5. Use the Power Control widget.
From Android 1.6 onwards, there is a widget that you can place on any one of your home screens that gives you quick control buttons for WiFi, Bluetooth, GPS, Push sync, and screen brightness (three levels). Use this to control your settings and turn them off to save battery power, as stated above. This is a nice easy shortcut. To apply this, go to Home screen>Menu>Add>Widgets>Power control
6. Switch off haptic feedback.
While you may leave on vibratory alerts as they may be necessary, you can simply switch off the haptic feedback from your virtual keyboard. Even though it may feel good to have haptic feedback, it is best to switch it off because every time you touch the screen, a haptic feedback takes away your battery power unnecessarily. You can find this setting inside Settings > Sound > Haptic feedback.
7. Disable Auto-Sync & Adobe Flash.
Certain built-in applications such as Email, keeps on trying to access the internet at regular intervals without user intervention, thus reducing battery power. You can either set it to sync at longer intervals, or simply switch off automatic syncing. You can manually sync to get updates by hitting refresh button. Go to Settings> Accounts and sync > General sync settings and remove the checkbox next to Auto-sync.
Adobe Flash is required for the functionality of certain websites.

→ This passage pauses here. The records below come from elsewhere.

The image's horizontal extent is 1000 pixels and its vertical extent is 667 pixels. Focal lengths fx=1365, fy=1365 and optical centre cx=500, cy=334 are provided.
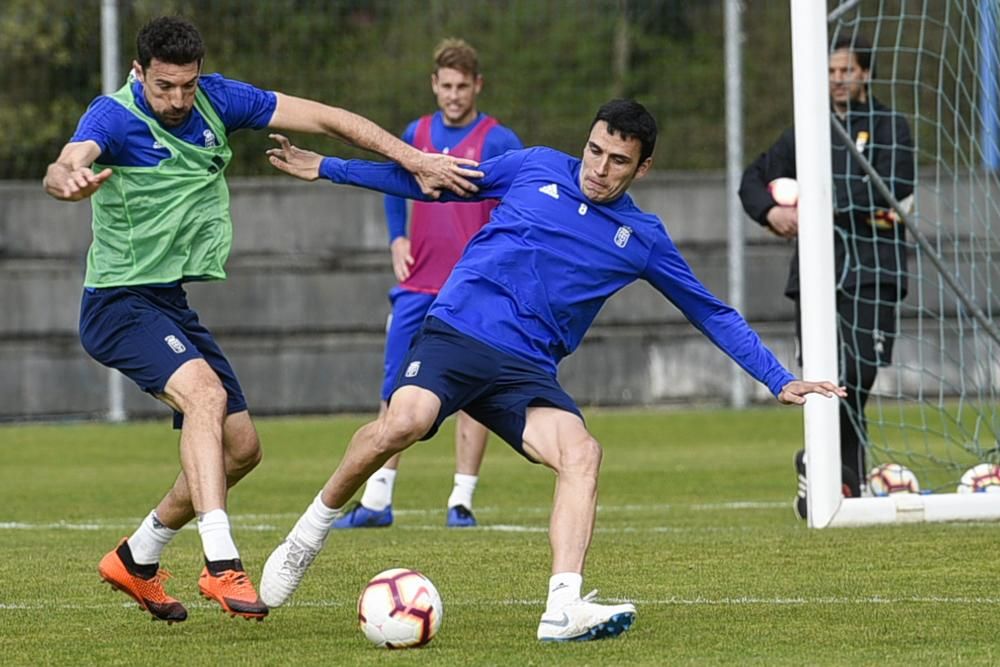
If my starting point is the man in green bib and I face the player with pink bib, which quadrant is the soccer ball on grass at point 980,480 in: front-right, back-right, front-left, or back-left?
front-right

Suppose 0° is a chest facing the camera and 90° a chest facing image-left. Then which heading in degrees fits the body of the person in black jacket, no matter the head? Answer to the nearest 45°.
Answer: approximately 45°

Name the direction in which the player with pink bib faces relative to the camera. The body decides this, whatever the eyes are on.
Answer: toward the camera

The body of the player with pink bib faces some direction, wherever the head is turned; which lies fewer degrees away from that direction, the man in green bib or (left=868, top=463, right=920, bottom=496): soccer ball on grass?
the man in green bib

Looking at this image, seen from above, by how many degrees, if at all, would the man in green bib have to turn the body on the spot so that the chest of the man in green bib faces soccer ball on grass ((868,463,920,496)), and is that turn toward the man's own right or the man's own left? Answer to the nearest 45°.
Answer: approximately 90° to the man's own left

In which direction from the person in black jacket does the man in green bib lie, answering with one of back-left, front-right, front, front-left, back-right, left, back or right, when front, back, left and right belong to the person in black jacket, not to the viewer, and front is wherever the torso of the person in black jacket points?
front

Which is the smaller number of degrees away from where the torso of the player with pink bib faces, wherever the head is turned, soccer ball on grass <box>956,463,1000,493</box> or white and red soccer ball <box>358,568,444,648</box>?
the white and red soccer ball

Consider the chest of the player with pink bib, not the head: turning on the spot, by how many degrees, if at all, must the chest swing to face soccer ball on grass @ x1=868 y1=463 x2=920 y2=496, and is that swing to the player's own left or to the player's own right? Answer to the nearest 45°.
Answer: approximately 90° to the player's own left

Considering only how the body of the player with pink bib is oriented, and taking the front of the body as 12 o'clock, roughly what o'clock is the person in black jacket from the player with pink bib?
The person in black jacket is roughly at 9 o'clock from the player with pink bib.

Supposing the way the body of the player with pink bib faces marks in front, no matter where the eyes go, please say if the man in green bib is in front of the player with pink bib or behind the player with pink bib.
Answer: in front

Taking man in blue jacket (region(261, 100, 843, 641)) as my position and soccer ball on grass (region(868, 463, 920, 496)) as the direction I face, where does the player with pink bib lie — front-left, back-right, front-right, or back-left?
front-left

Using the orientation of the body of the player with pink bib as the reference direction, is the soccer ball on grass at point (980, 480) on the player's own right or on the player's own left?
on the player's own left

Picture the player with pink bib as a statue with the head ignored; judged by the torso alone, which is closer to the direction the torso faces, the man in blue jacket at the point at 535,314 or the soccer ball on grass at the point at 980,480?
the man in blue jacket

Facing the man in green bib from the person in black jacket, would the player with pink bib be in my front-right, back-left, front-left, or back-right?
front-right

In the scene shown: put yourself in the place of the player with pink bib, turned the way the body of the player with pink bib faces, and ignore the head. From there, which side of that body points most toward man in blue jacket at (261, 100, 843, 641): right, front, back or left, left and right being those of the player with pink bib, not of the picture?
front

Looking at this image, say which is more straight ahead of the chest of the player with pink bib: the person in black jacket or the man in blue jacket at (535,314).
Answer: the man in blue jacket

Flash gives an enriching web experience but also consumes a lot of battery. Switching it off is one possible way of reducing battery consumption. You can set the browser to load Flash only when you want it to load. To do this, open the internet browser, press the Menu button on your Android phone, select More, go to Settings > Enable Plug-ins and set it to On demand.

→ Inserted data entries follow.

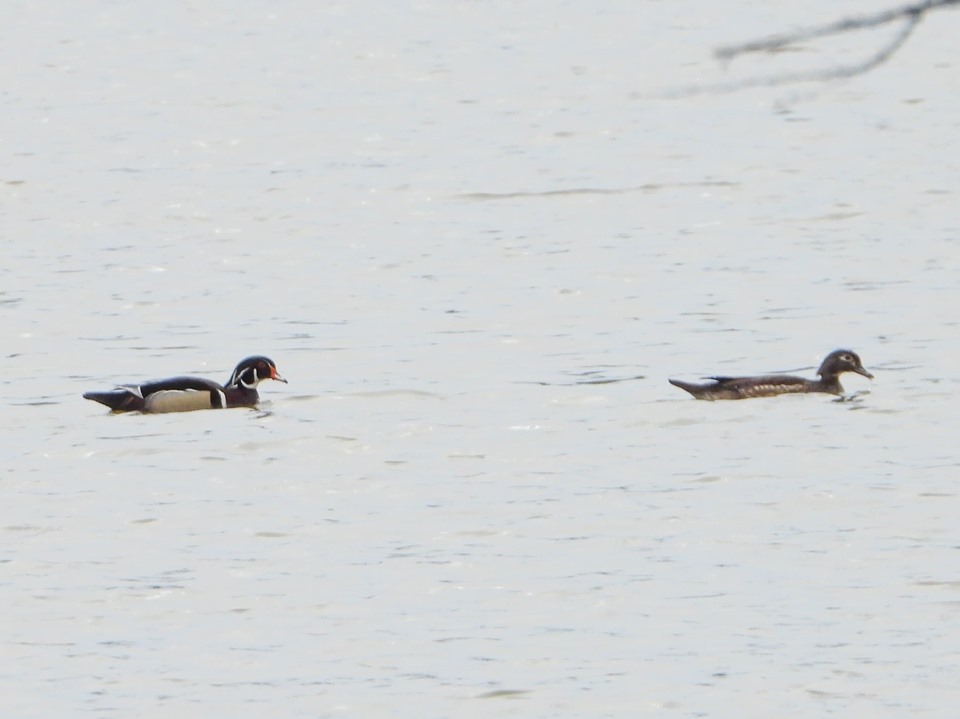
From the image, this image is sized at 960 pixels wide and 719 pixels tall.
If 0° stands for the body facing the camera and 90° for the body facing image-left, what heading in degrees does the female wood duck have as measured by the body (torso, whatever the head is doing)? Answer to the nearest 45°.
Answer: approximately 270°

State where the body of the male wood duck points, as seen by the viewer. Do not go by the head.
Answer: to the viewer's right

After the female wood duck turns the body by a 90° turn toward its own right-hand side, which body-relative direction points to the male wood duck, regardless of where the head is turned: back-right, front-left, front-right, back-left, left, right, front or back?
right
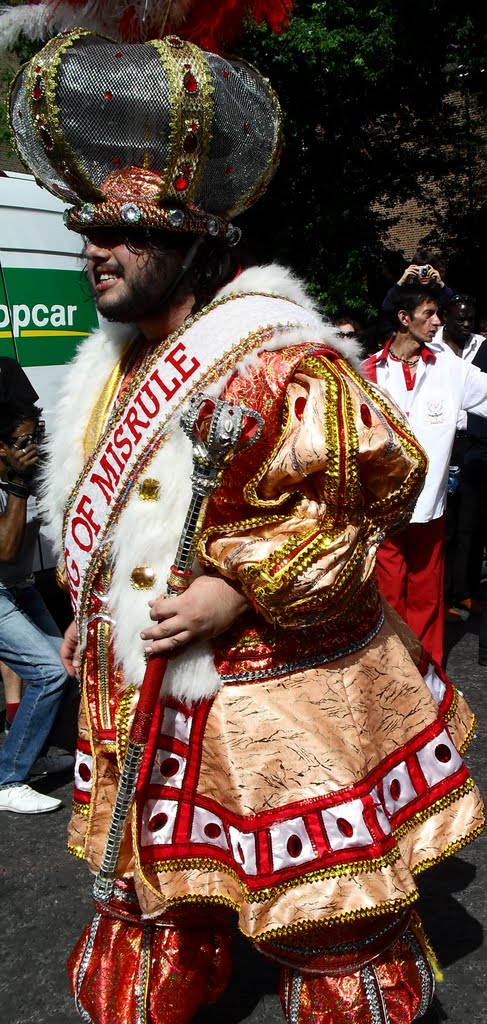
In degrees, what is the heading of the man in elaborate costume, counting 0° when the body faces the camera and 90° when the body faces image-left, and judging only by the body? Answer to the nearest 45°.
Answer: approximately 45°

8. Uninstall unnecessary, unused apps & Do not leave applications running when you don’t need them.
If some of the applications that you might have installed earlier are seldom in use now, you can uninstall such applications. Also, Some applications have an option to turn off notifications. In such cases, you can turn off notifications so that they don’t run in the background. And once you are through with the apps, close them and return to the home screen.
9. Disable unnecessary Home Screen widgets & animated wallpaper.
Widgets in Android phones are meant to make life easier and most of them actually do so. But certain widgets drain battery more than others, such as widgets pulling data from the internet in the background. As far as possible, such widgets must be avoided and removed if possible. And Animated wallpapers, though look so cool, drains your battery more than you may think it does. Disable them to save some battery power.
10. Use Some Great Battery Saving Apps.
Apart from the phone’s internal settings that have been discussed above that may enhance your battery life, there are some great mobile apps(free as well as paid) available in the Android market that can be your perfect tool in making your device’s battery run longer. Some of them are Task Killer, Longevity, Power Tone-up, Easy Battery Saver, One Touch Battery Saver & Juice Defender.